## RECORDS SHOWN
*** Begin section ***

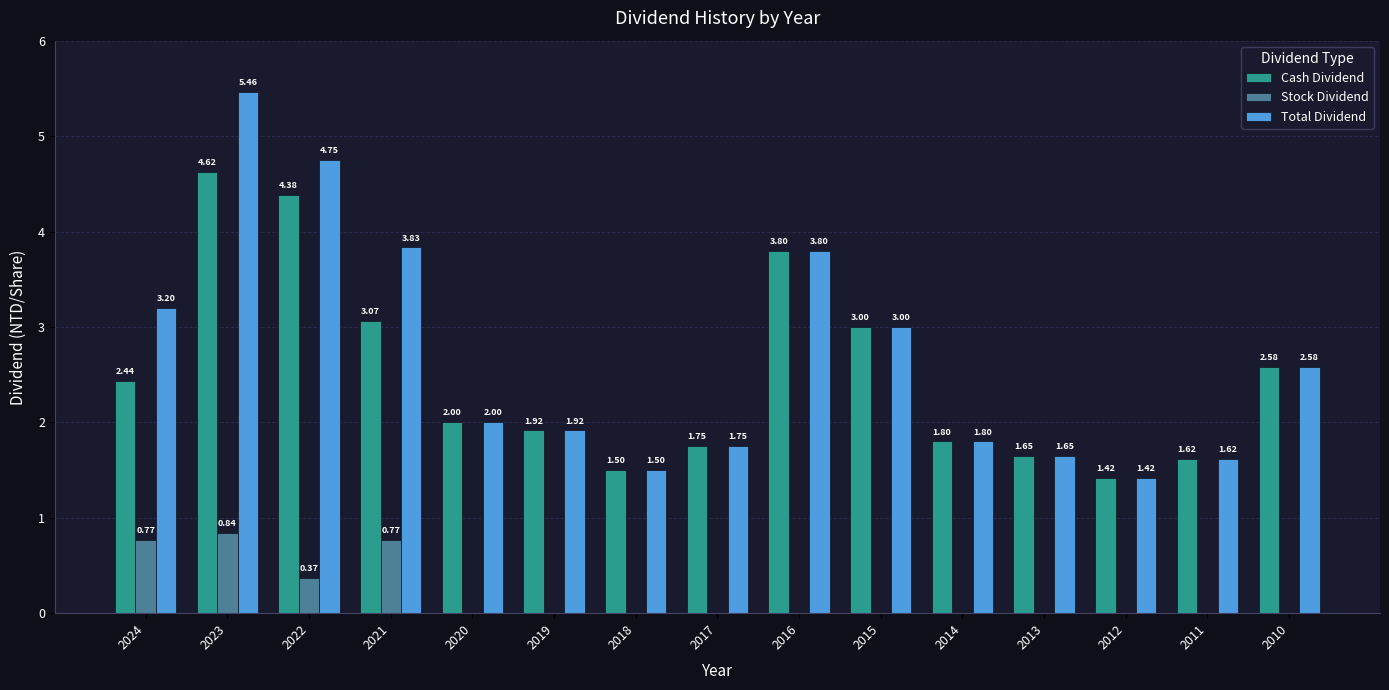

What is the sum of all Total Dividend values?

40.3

*** End section ***
*** Begin section ***

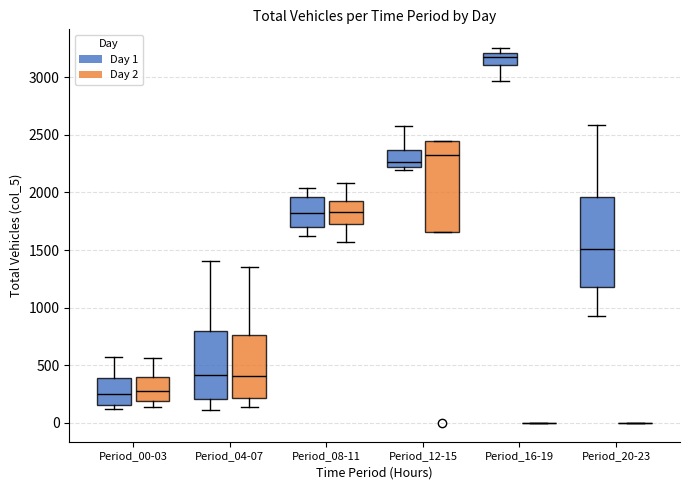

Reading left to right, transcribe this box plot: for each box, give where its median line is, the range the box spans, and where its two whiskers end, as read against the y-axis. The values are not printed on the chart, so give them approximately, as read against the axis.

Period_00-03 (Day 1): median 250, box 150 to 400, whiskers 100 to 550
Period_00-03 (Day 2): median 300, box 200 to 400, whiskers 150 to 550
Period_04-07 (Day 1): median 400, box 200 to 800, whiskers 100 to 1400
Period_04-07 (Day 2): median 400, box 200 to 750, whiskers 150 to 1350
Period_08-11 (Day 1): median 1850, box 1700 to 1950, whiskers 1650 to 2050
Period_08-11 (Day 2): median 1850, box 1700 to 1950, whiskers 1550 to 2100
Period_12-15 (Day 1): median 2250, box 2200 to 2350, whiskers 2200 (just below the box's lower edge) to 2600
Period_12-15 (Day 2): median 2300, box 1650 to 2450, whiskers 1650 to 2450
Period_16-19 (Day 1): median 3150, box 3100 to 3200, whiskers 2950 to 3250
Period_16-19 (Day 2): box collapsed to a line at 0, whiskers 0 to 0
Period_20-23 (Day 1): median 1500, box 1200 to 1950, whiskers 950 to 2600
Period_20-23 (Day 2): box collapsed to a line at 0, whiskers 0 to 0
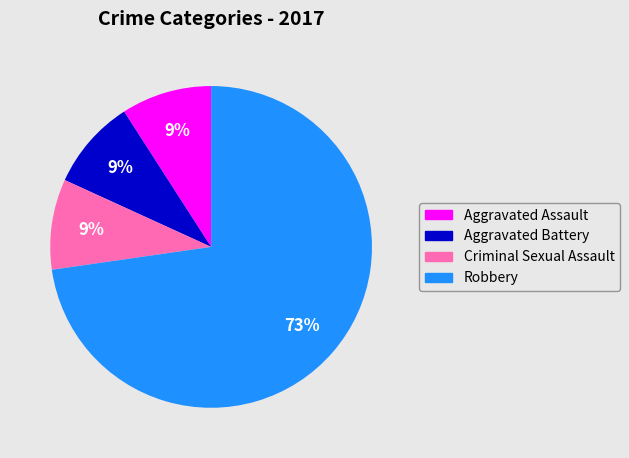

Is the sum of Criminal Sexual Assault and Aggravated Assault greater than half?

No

*** End section ***

## TASK GOAL
From the records, please quote the lines starting at the one containing "Period_00-03 (Day 1): median" and ending at the one containing "Period_04-07 (Day 1): median", both included.

## TASK SOLUTION
Period_00-03 (Day 1): median 250, box 150 to 400, whiskers 100 to 550
Period_00-03 (Day 2): median 300, box 200 to 400, whiskers 150 to 550
Period_04-07 (Day 1): median 400, box 200 to 800, whiskers 100 to 1400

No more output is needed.